◆ **Tarefas**:
[A] Transcreva da crítica de Faroeste Cabloco tudo o que vai de "Crítica Faroeste Cabloco" até "dor e sofrimento.", sem alterar nada.
[B] Liste todos os nomes de pessoas e personagens que aparecem na crítica de Faroeste Cabloco.
[C] Responda com base na crítica de Faroeste Cabloco:
(i) Em que ano e em que país o filme foi feito?
(ii) Como se chama o amor da vida de João de Santo Cristo?
(iii) De quem é a canção que foi adaptada para o cinema?

◆ **Texto para leitura**:
Crítica Faroeste Cabloco (Faroeste Cabloco / 2013 / Brasil) dir.
René Sampaio
por
Lucas Wagner
João de Santo Cristo é um herói trágico e
solitário, cuja trajetória foi, desde pequeno, repleta de dor e sofrimento.
Nasceu sem condições que o facilitassem na vida, João sempre foi obrigado a
conseguir as coisas na base da luta, aprendendo a se adaptar num mundo cão que
parecia não ter lugar para alguém como ele. Vivendo em guerra constante para
sobreviver, o que ele realmente queria era poder viver honestamente ao lado do
amor de sua vida, Maria Lúcia, mas diversas condições tornavam isso um sonho
impossível. Foi ao narrar a eterna batalha do herói, colocando-a em um contexto
de crítica social, que Renato Russo fez de sua canção Faroeste Cabloco uma pequena obra de arte. Repleto de
interessantíssimas possibilidades dramáticas para serem exploradas em uma obra
cinematográfica, a canção foi finalmente adaptada para a telona pelo estreante
René Sampaio que, mais do que tentar agradar aos fãs de Legião Urbana, se
preocupou em contar a história de João de Santo Cristo de maneira sóbria e
extremamente violenta.

Dados de origem:
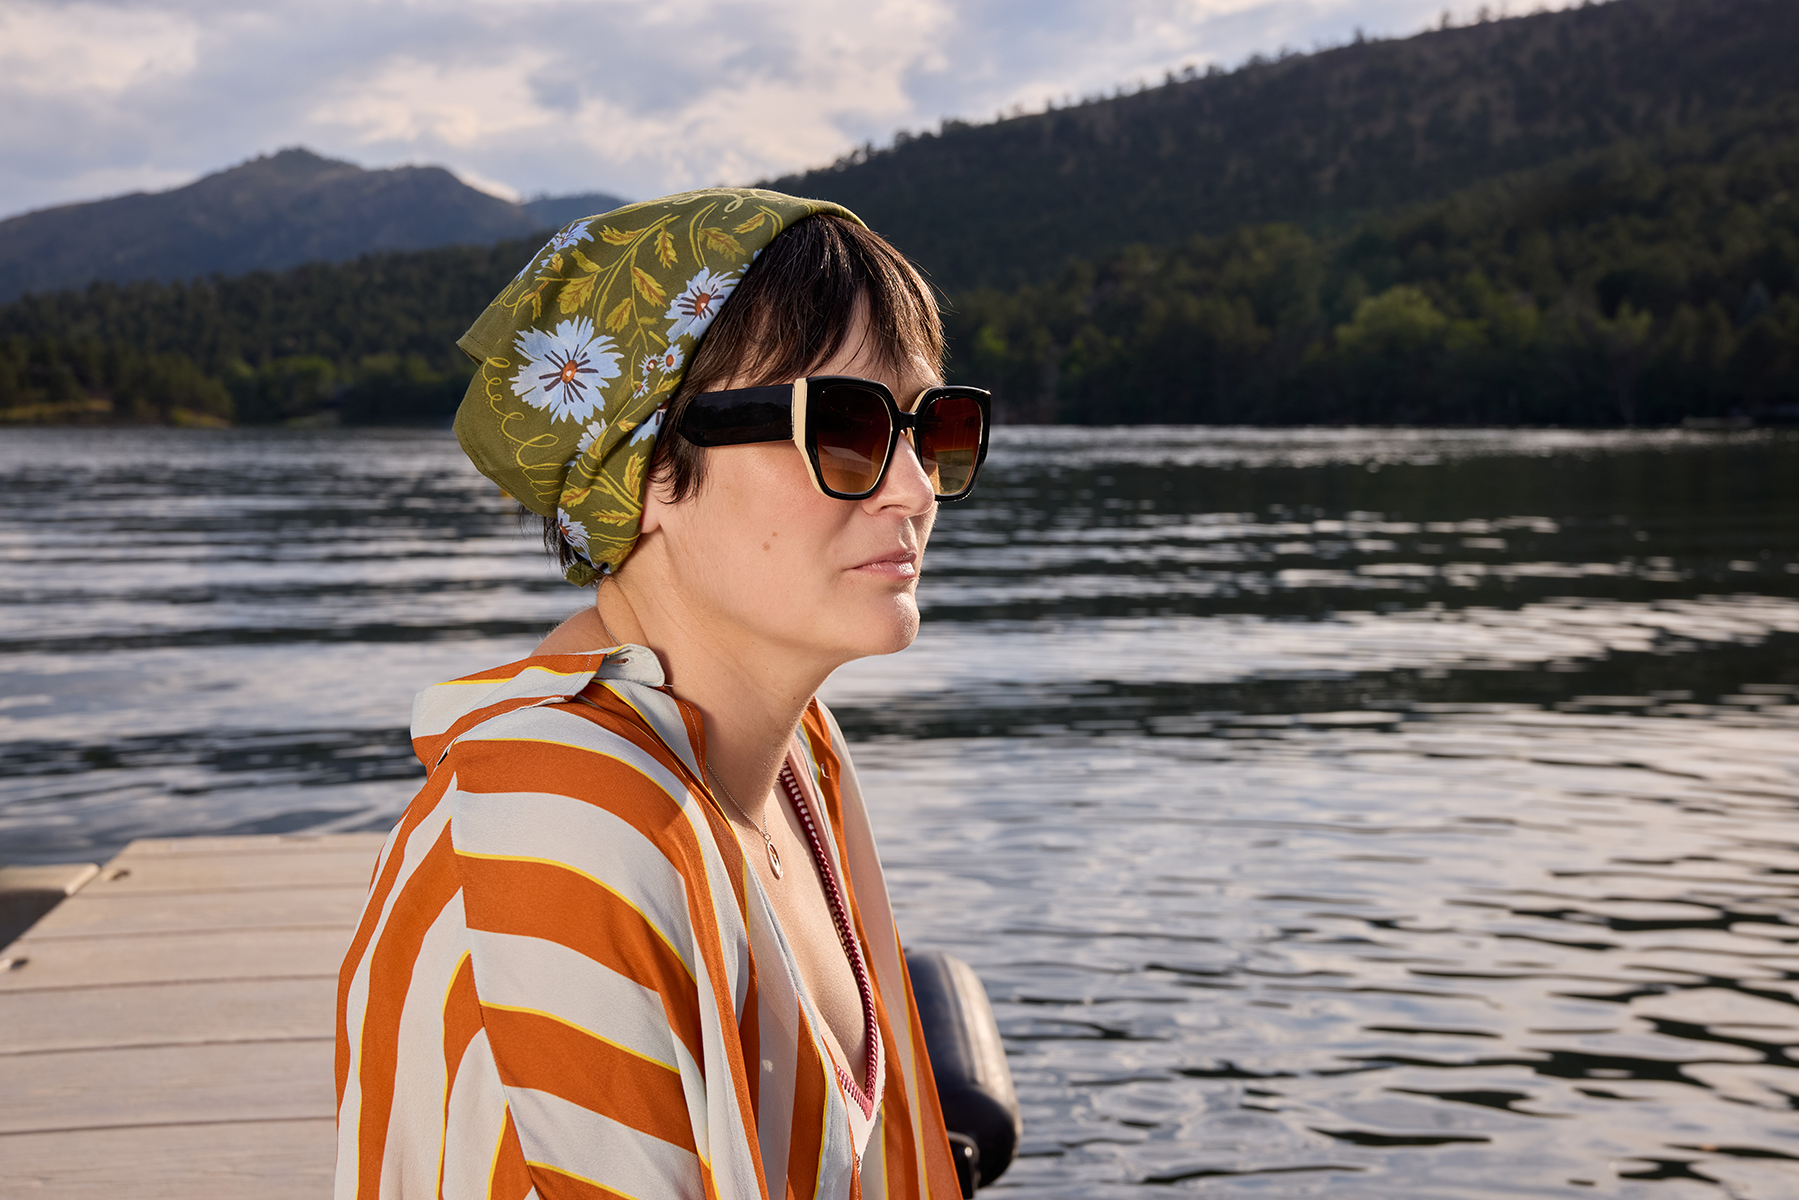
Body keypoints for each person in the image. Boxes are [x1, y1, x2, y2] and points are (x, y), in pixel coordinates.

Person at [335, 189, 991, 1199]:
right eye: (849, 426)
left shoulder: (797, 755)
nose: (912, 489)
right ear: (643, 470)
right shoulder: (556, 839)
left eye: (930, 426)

◆ **Respostas esperadas**:
[A]
Crítica Faroeste Cabloco (Faroeste Cabloco / 2013 / Brasil) dir.
René Sampaio
por
Lucas Wagner
João de Santo Cristo é um herói trágico e
solitário, cuja trajetória foi, desde pequeno, repleta de dor e sofrimento.

[B]
René Sampaio
Lucas Wagner
João de Santo Cristo
Maria Lúcia
Renato Russo

[C]
(i) Em 2013, no Brasil.
(ii) Maria Lúcia.
(iii) De Renato Russo.